Several Colombian cities show excellent signs of development and prosperity and could serve as models for struggling cities, according to an economic study.
The study conducted by the Caribbean Colombian Conservatory documented development levels in 22 Colombian cities by looking at human capital, science and technology, infrastructure, and environment. According to economic magazine Portafolio, although several cities excel in particular aspects of development, all of them lack in other areas.
Bogota received the highest score (98%) in infrastructure because of its exceptional water supply system, sewage management, and electricity. San Andres, Monteria, and Riohacha ranked at the bottom of this developmental indicator.
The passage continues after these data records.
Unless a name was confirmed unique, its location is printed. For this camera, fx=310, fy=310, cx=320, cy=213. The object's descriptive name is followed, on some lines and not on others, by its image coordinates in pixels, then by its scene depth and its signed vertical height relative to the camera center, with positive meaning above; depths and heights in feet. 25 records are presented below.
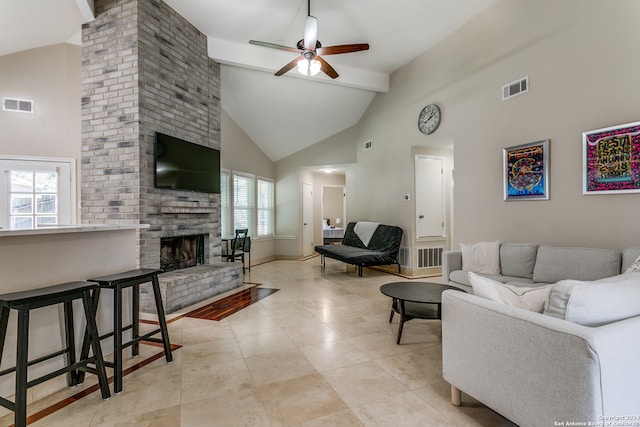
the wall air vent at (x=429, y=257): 18.72 -2.64
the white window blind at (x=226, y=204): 19.73 +0.73
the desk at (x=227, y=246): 18.34 -1.92
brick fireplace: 12.12 +3.95
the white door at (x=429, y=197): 18.67 +1.07
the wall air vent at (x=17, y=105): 14.12 +5.14
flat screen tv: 12.85 +2.28
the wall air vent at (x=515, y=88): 11.96 +4.99
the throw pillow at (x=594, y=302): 4.34 -1.26
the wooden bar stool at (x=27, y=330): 5.23 -2.23
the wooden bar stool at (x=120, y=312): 6.81 -2.39
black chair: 18.20 -1.77
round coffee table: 8.90 -2.43
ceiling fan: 11.57 +6.43
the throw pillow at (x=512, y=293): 5.13 -1.40
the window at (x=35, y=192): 14.15 +1.15
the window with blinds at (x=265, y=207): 24.53 +0.65
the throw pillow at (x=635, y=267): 7.10 -1.26
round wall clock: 16.42 +5.19
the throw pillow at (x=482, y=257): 11.74 -1.69
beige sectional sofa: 3.85 -2.00
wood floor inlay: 11.82 -3.77
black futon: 18.11 -2.28
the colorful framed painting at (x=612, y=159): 8.89 +1.62
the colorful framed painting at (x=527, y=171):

Medellin scored very highly in levels of fiscal management, largely because it generates more tax revenues from industry and trade than every other city. The city of San Andres failed in this indicator as well.
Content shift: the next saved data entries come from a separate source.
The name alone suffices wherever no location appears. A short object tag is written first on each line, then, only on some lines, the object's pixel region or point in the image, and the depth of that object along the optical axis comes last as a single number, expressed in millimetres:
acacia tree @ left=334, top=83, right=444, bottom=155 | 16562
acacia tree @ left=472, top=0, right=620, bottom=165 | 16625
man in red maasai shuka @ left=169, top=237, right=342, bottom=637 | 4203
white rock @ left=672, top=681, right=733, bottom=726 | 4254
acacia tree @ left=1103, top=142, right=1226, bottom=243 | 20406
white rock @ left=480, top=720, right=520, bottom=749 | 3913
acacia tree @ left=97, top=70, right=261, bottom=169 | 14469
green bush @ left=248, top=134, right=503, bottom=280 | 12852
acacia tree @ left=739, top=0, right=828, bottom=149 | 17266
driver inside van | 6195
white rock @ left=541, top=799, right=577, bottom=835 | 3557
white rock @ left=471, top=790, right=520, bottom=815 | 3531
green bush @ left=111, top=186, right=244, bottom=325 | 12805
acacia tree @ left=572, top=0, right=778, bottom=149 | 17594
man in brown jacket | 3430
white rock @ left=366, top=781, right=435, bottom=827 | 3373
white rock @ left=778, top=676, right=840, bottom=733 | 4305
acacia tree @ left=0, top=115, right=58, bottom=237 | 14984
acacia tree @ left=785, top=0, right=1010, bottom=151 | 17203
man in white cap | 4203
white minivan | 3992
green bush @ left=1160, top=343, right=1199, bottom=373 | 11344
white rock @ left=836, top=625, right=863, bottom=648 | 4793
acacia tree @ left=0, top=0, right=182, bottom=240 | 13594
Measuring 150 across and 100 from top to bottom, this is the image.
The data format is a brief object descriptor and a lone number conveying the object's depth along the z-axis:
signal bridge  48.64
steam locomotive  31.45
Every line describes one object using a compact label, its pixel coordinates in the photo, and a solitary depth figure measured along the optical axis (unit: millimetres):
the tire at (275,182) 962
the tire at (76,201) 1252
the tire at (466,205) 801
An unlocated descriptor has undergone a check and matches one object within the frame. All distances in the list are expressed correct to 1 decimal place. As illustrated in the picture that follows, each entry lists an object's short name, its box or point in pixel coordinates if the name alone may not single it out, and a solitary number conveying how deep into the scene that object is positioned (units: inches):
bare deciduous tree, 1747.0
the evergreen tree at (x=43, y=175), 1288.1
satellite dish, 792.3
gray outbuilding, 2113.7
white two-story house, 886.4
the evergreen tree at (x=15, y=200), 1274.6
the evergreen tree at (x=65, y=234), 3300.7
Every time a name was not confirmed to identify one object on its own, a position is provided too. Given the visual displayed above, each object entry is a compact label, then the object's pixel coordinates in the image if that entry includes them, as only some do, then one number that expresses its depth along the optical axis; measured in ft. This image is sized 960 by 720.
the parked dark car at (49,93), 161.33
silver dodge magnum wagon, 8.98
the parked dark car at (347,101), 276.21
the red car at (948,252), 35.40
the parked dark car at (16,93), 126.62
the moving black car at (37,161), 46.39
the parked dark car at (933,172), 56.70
The southwest city of Pasto, capital of the Nariño department, ranked as one the most competitive cities in higher education. The study showed that Pasto schools utilize new technologies to keep students interested and perform oustandingly in mathematics, languages, and literacy.
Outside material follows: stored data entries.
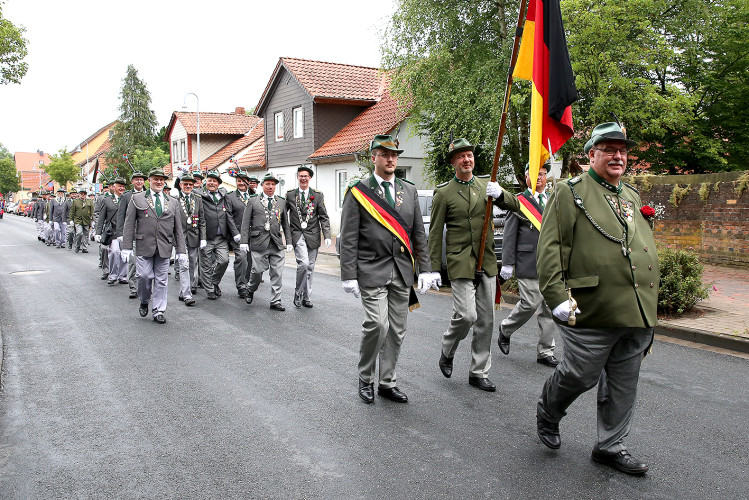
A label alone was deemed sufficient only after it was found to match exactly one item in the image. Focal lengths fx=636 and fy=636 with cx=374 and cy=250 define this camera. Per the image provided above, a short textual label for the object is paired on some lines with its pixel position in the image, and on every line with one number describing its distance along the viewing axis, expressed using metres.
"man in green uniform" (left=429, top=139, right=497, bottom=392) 5.37
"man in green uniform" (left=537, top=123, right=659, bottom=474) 3.68
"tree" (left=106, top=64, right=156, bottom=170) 61.25
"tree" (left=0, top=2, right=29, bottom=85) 20.62
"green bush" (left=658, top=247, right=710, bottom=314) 8.16
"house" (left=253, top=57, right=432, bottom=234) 24.78
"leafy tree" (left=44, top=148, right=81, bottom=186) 71.06
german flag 4.61
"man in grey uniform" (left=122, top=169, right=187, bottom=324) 8.81
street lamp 28.03
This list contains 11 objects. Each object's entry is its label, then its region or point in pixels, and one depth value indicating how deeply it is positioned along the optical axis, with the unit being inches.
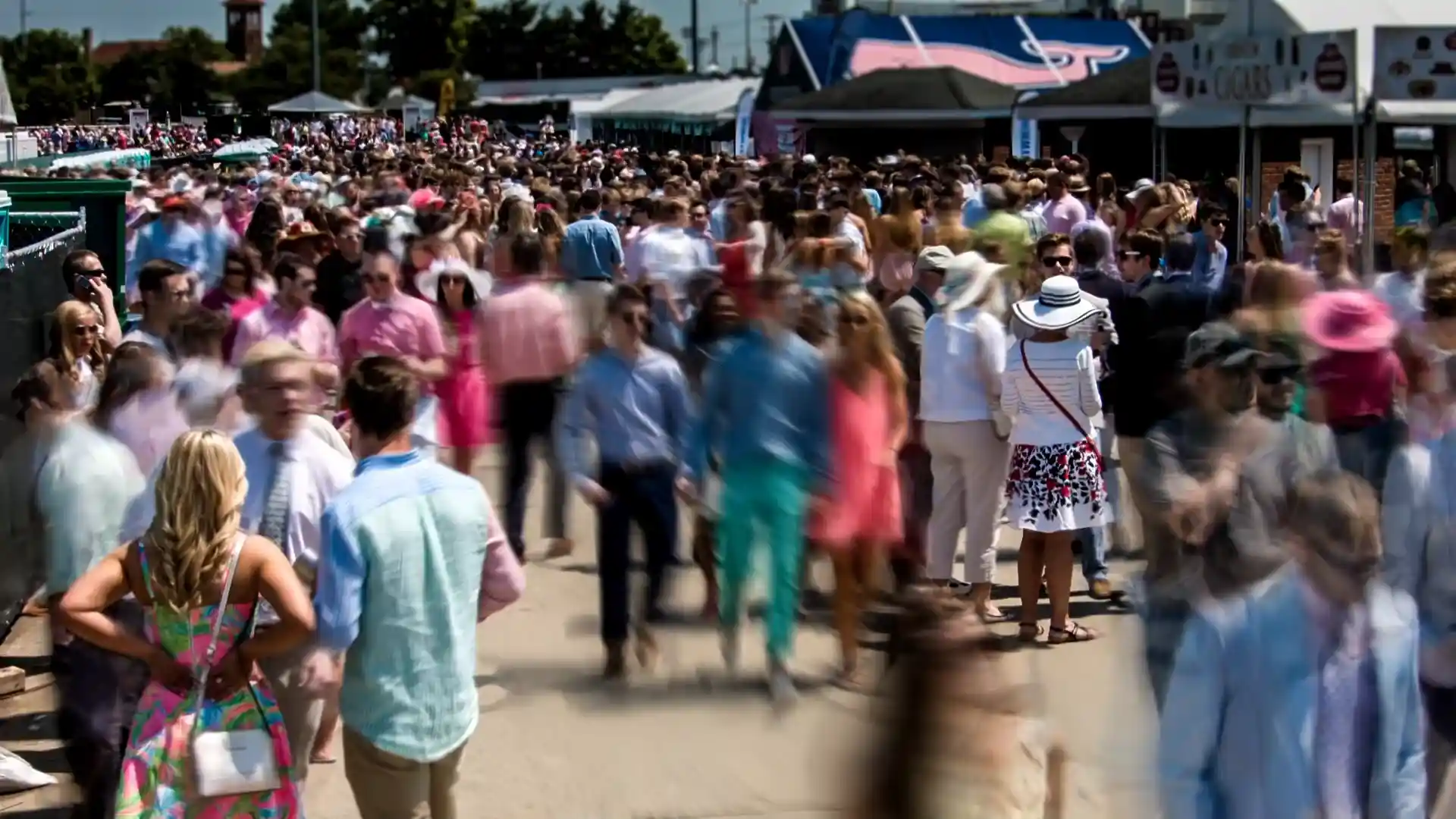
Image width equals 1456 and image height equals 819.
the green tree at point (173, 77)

Although tourism in Cartagena has boosted economic prosperity, the Caribbean city received the lowest score of all 22 cities in banking, due to an informal financial sector.
Ibague scored highly in reducing infant mortality rates by creating programs to educate vulnerable communities about common childhood illnesses. The city has also instituted a network of midwives to provide pre-natal assistance to pregnant women as well as an in-home post-natal nursing program to care for new mothers and their babies.
The study suggests that struggling cities use these success stories as models for development.